Był nie tylko aktorem. Nie żyje Ryszard Szołtysik
Szołtysik zapisał się w pamięci kibiców przede wszystkim jako niezrównany komentator zmagań żużlowych, które w tamtym czasie święciły triumfy popularności.
Słynne transmisje meczów żużlowych Sparty Wrocław przyciągały do Echa rzesze kibiców - wspominają współpracownicy Szołtysika.
W pożegnalnym wpisie zauważono, że „za żużlowcami z kamerą Ryszard z kolegami jeździli po całej Polsce”, co świadczyło o jego ogromnej determinacji i miłości do czarnego sportu.
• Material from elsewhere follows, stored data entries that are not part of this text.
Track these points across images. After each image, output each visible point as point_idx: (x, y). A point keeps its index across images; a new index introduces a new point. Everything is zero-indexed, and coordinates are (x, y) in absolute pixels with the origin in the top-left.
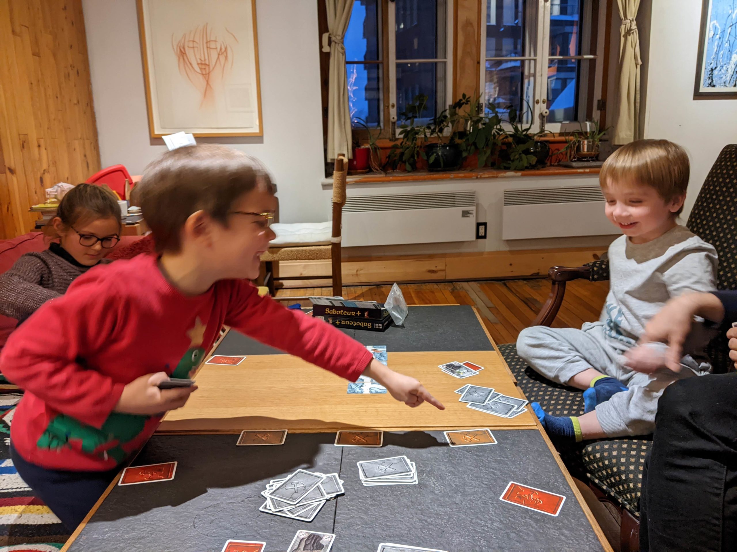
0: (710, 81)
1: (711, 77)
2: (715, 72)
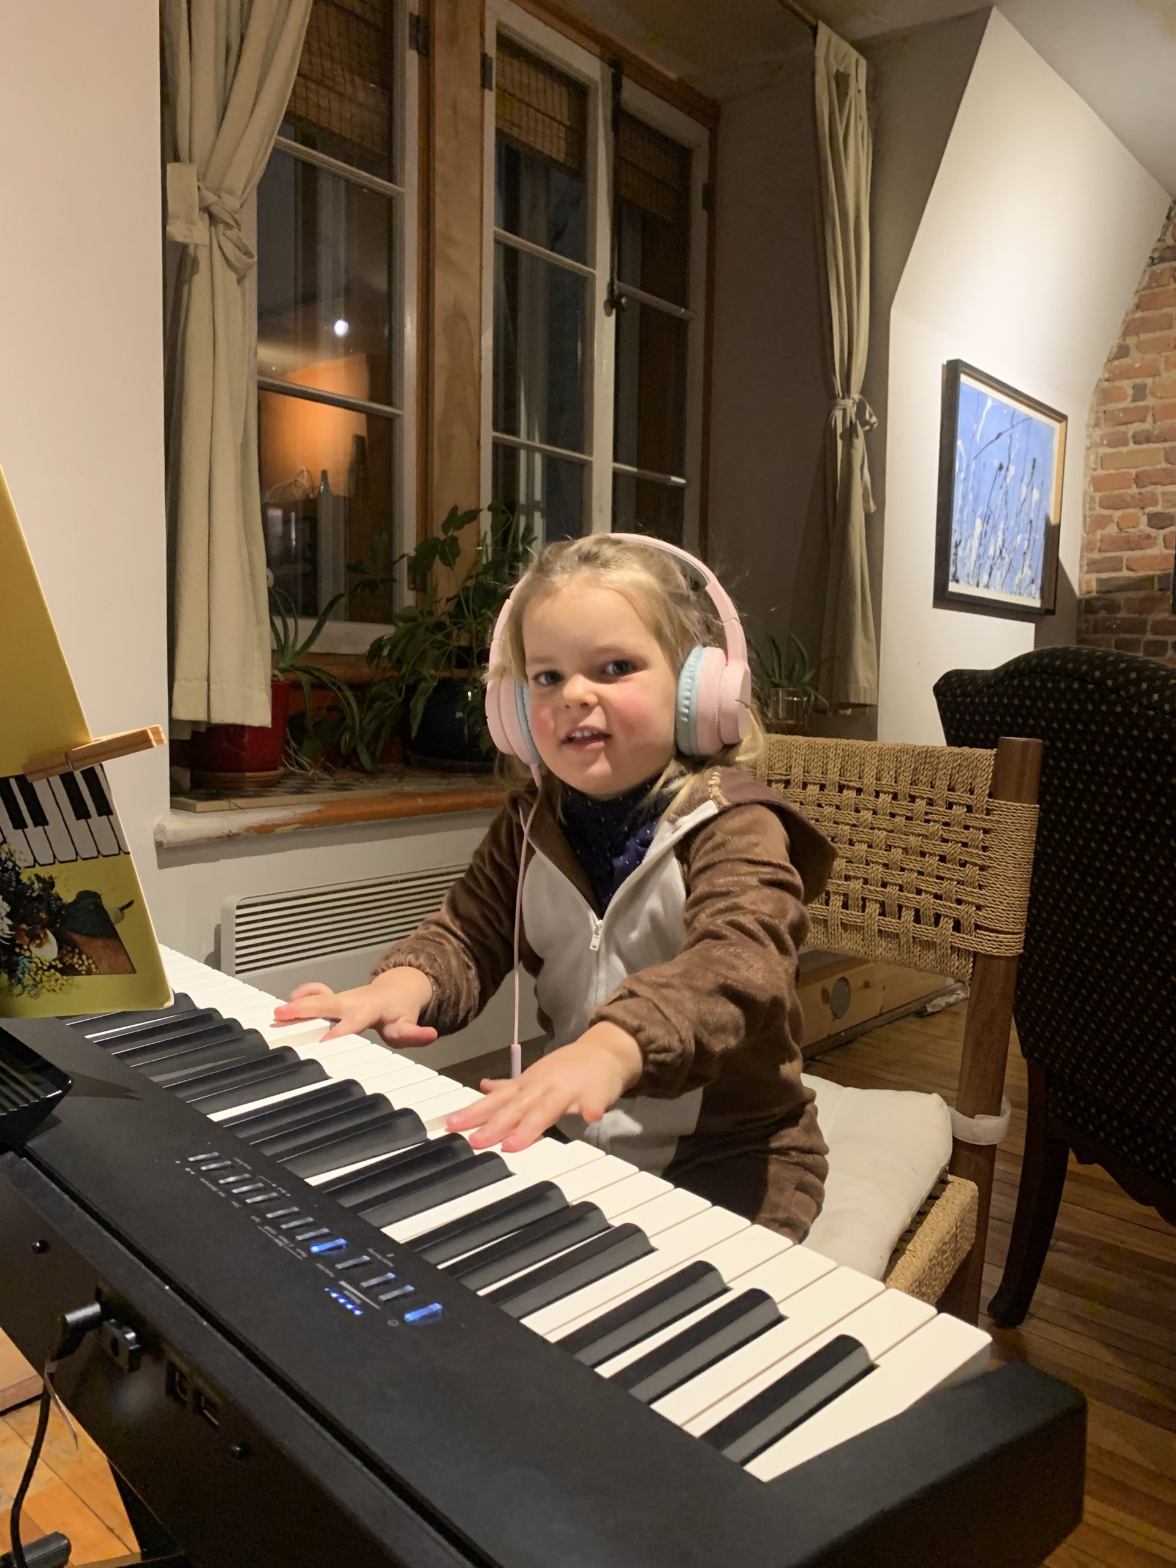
0: (953, 570)
1: (955, 563)
2: (960, 552)
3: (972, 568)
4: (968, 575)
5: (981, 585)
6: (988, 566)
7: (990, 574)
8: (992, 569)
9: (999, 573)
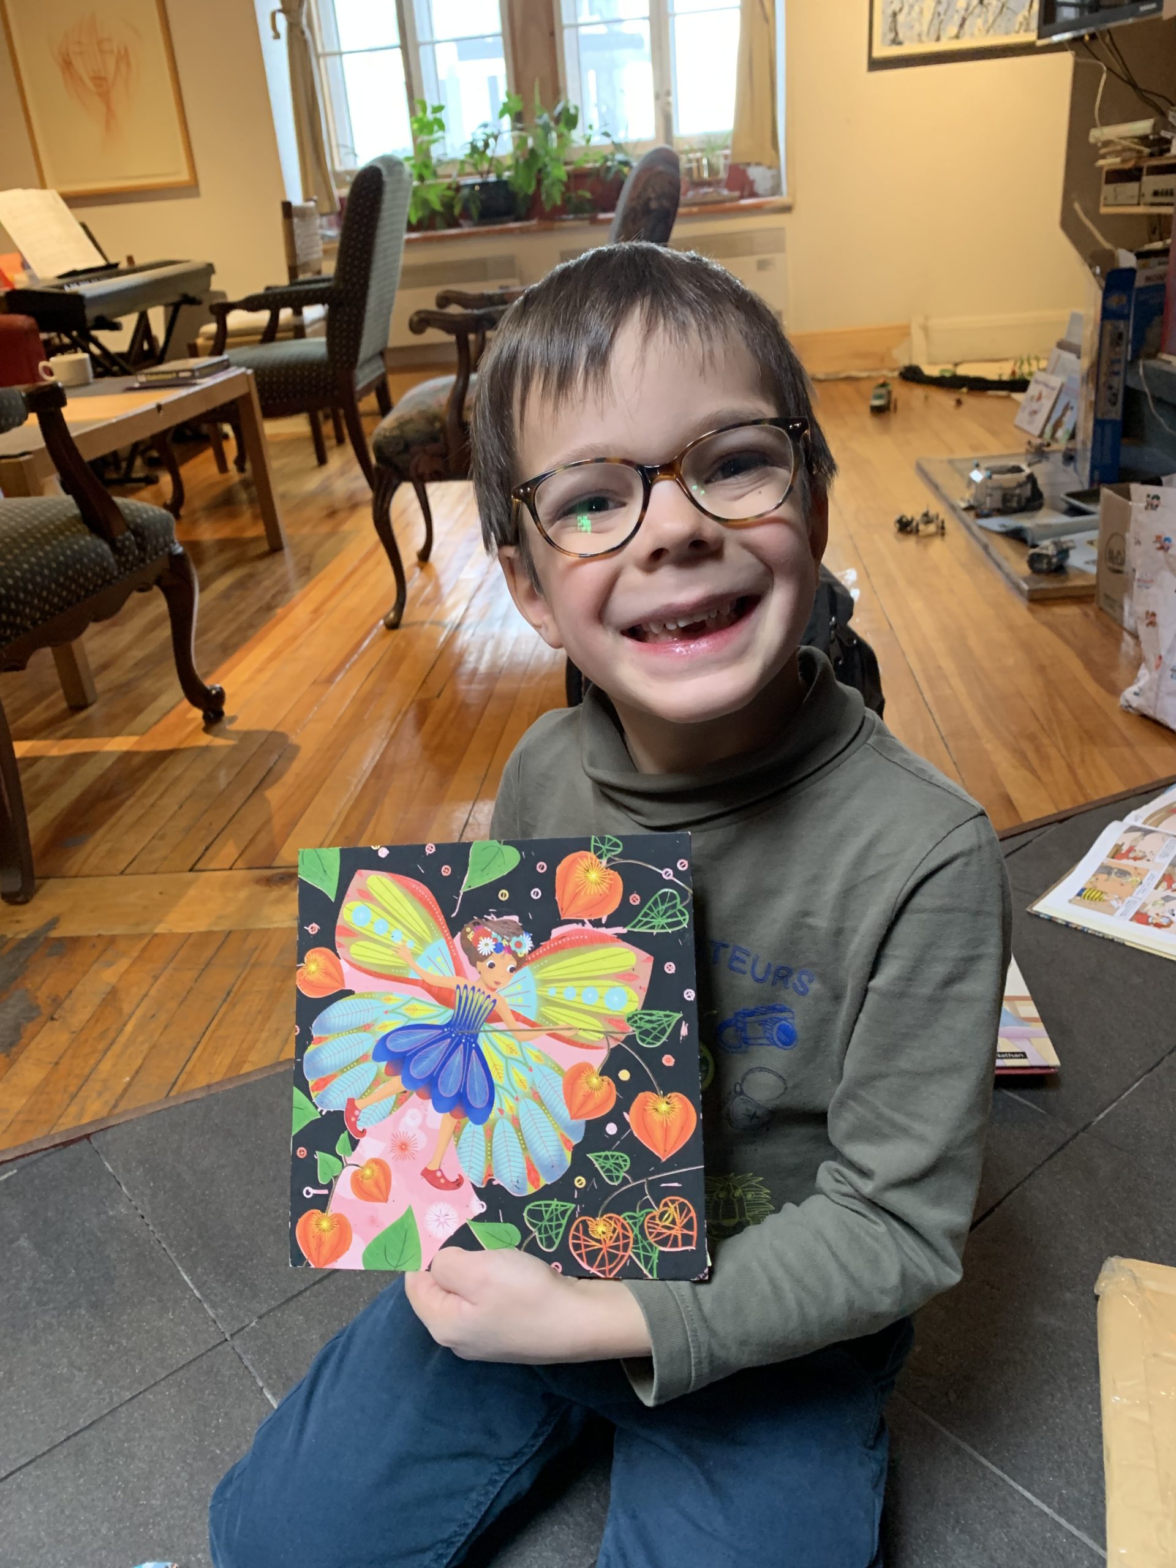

Jednak jego horyzonty zawodowe wykraczały daleko poza stadiony.
Realizował się także jako twórca filmów dokumentalnych, reżyserując takie tytuły jak „Szalejów po powodzi” czy „Cud”. Ta wszechstronność pozwoliła mu zbudować silną pozycję zawodową, a jego wkład w dokumentowanie lokalnych wydarzeń i tragedii, takich jak skutki powodzi, stał się ważnym świadectwem tamtych trudnych dla regionu dolnośląskiego lat.
Tych aktorów "Świata według Kiepskich” pożegnaliśmy
Serial „Świat według Kiepskich” to fenomen, który bawił Polaków przez ponad dwie dekady, ale jego historia jest naznaczona wieloma pożegnaniami. Galeria niezapomnianych postaci pustoszała z roku na rok, pozostawiając fanów w głębokim smutku.
Największą stratą była śmierć filarów produkcji: Dariusza Gnatowskiego, czyli uwielbianego Arnolda Boczka, oraz Ryszarda Kotysa, który stworzył genialną postać Mariana Paździocha oraz Marzeny Kipiel-Sztuki - uwielbianej Halinki. Ich odejście w krótkim odstępie czasu położyło się cieniem na kontynuacji serialu. Wcześniej, w 2007 roku, pożegnaliśmy Krystynę Feldman, serialową babkę Rozalię, której cięty język był znakiem rozpoznawczym produkcji. Kolejną bolesną stratą była śmierć Bohdana Smolenia (listonosz Edzio) w 2016 roku.
Lista jest jednak znacznie dłuższa - odeszli także m.in. Zofia Czerwińska (Malinowska), Leon Niemczyk oraz odtwórcy ról epizodycznych. Każda z tych osób wniosła do kamienicy przy Ćwiartki 3/4 cząstkę wyjątkowego humoru, a ich odejście ostatecznie zakończyło pewną epokę w polskiej telewizji.